Instructions for the task: From the entries below, gather each line containing the word "Science".

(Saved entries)
-*-

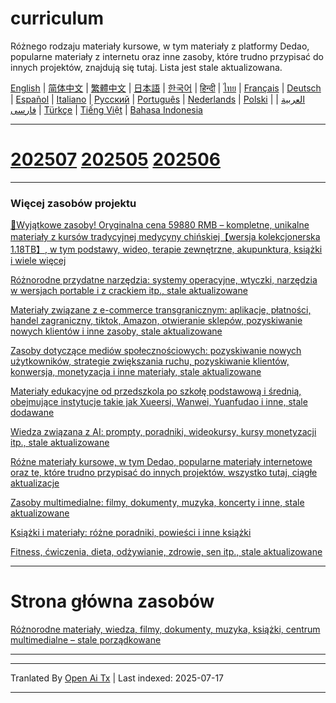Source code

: # curriculum

Różnego rodzaju materiały kursowe, w tym materiały z platformy Dedao, popularne materiały z internetu oraz inne zasoby, które trudno przypisać do innych projektów, znajdują się tutaj. Lista jest stale aktualizowana.


[English](https://openaitx.github.io/view.html?user=mswnlz&project=curriculum&lang=en) | [简体中文](https://openaitx.github.io/view.html?user=mswnlz&project=curriculum&lang=zh-CN) | [繁體中文](https://openaitx.github.io/view.html?user=mswnlz&project=curriculum&lang=zh-TW) | [日本語](https://openaitx.github.io/view.html?user=mswnlz&project=curriculum&lang=ja) | [한국어](https://openaitx.github.io/view.html?user=mswnlz&project=curriculum&lang=ko) | [हिन्दी](https://openaitx.github.io/view.html?user=mswnlz&project=curriculum&lang=hi) | [ไทย](https://openaitx.github.io/view.html?user=mswnlz&project=curriculum&lang=th) | [Français](https://openaitx.github.io/view.html?user=mswnlz&project=curriculum&lang=fr) | [Deutsch](https://openaitx.github.io/view.html?user=mswnlz&project=curriculum&lang=de) | [Español](https://openaitx.github.io/view.html?user=mswnlz&project=curriculum&lang=es) | [Italiano](https://openaitx.github.io/view.html?user=mswnlz&project=curriculum&lang=it) | [Русский](https://openaitx.github.io/view.html?user=mswnlz&project=curriculum&lang=ru) | [Português](https://openaitx.github.io/view.html?user=mswnlz&project=curriculum&lang=pt) | [Nederlands](https://openaitx.github.io/view.html?user=mswnlz&project=curriculum&lang=nl) | [Polski](https://openaitx.github.io/view.html?user=mswnlz&project=curriculum&lang=pl) | [العربية](https://openaitx.github.io/view.html?user=mswnlz&project=curriculum&lang=ar) | [فارسی](https://openaitx.github.io/view.html?user=mswnlz&project=curriculum&lang=fa) | [Türkçe](https://openaitx.github.io/view.html?user=mswnlz&project=curriculum&lang=tr) | [Tiếng Việt](https://openaitx.github.io/view.html?user=mswnlz&project=curriculum&lang=vi) | [Bahasa Indonesia](https://openaitx.github.io/view.html?user=mswnlz&project=curriculum&lang=id)

-------------------

# [202507](https://raw.githubusercontent.com/mswnlz/curriculum/main/202507.md) [202505](https://raw.githubusercontent.com/mswnlz/curriculum/main/202505.md) [202506](https://raw.githubusercontent.com/mswnlz/curriculum/main/202506.md)

---------------
### Więcej zasobów projektu

[🎁Wyjątkowe zasoby! Oryginalna cena 59880 RMB – kompletne, unikalne materiały z kursów tradycyjnej medycyny chińskiej【wersja kolekcjonerska 1.18TB】, w tym podstawy, wideo, terapie zewnętrzne, akupunktura, książki i wiele więcej](https://github.com/mswnlz/chinese-traditional)

[Różnorodne przydatne narzędzia: systemy operacyjne, wtyczki, narzędzia w wersjach portable i z crackiem itp., stale aktualizowane](https://github.com/mswnlz/tools)


[Materiały związane z e-commerce transgranicznym: aplikacje, płatności, handel zagraniczny, tiktok, Amazon, otwieranie sklepów, pozyskiwanie nowych klientów i inne zasoby, stale aktualizowane](https://github.com/mswnlz/cross-border)

[Zasoby dotyczące mediów społecznościowych: pozyskiwanie nowych użytkowników, strategie zwiększania ruchu, pozyskiwanie klientów, konwersja, monetyzacja i inne materiały, stale aktualizowane](https://github.com/mswnlz/self-media)

[ Materiały edukacyjne od przedszkola po szkołę podstawową i średnią, obejmujące instytucje takie jak Xueersi, Wanwei, Yuanfudao i inne, stale dodawane](https://github.com/mswnlz/edu-knowlege)

[Wiedza związana z AI: prompty, poradniki, wideokursy, kursy monetyzacji itp., stale aktualizowane](https://github.com/mswnlz/AIknowledge)

[Różne materiały kursowe, w tym Dedao, popularne materiały internetowe oraz te, które trudno przypisać do innych projektów, wszystko tutaj, ciągłe aktualizacje](https://github.com/mswnlz/curriculum)

[Zasoby multimedialne: filmy, dokumenty, muzyka, koncerty i inne, stale aktualizowane](https://github.com/mswnlz/movies)

[Książki i materiały: różne poradniki, powieści i inne książki](https://github.com/mswnlz/book)

[Fitness, ćwiczenia, dieta, odżywianie, zdrowie, sen itp., stale aktualizowane](https://github.com/mswnlz/healthy)

---------------

# Strona główna zasobów
[Różnorodne materiały, wiedza, filmy, dokumenty, muzyka, książki, centrum multimedialne – stale porządkowane](https://github.com/mswnlz)

---------------


---

Tranlated By [Open Ai Tx](https://github.com/OpenAiTx/OpenAiTx) | Last indexed: 2025-07-17

---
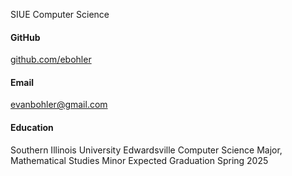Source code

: SIUE Computer Science

#### GitHub
[ github.com/ebohler](https://github.com/ebohler)


#### Email
evanbohler@gmail.com

#### Education
Southern Illinois University Edwardsville
Computer Science Major, Mathematical Studies Minor
Expected Graduation Spring 2025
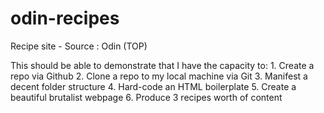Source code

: # odin-recipes
Recipe site - Source : Odin (TOP)

This should be able to demonstrate that I have the capacity to:
	1. Create a repo via Github
	2. Clone a repo to my local machine via Git
	3. Manifest a decent folder structure
	4. Hard-code an HTML boilerplate
	5. Create a beautiful brutalist webpage
	6. Produce 3 recipes worth of content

-*-

Answer to this problem:
: SIUE Computer Science
Computer Science Major, Mathematical Studies Minor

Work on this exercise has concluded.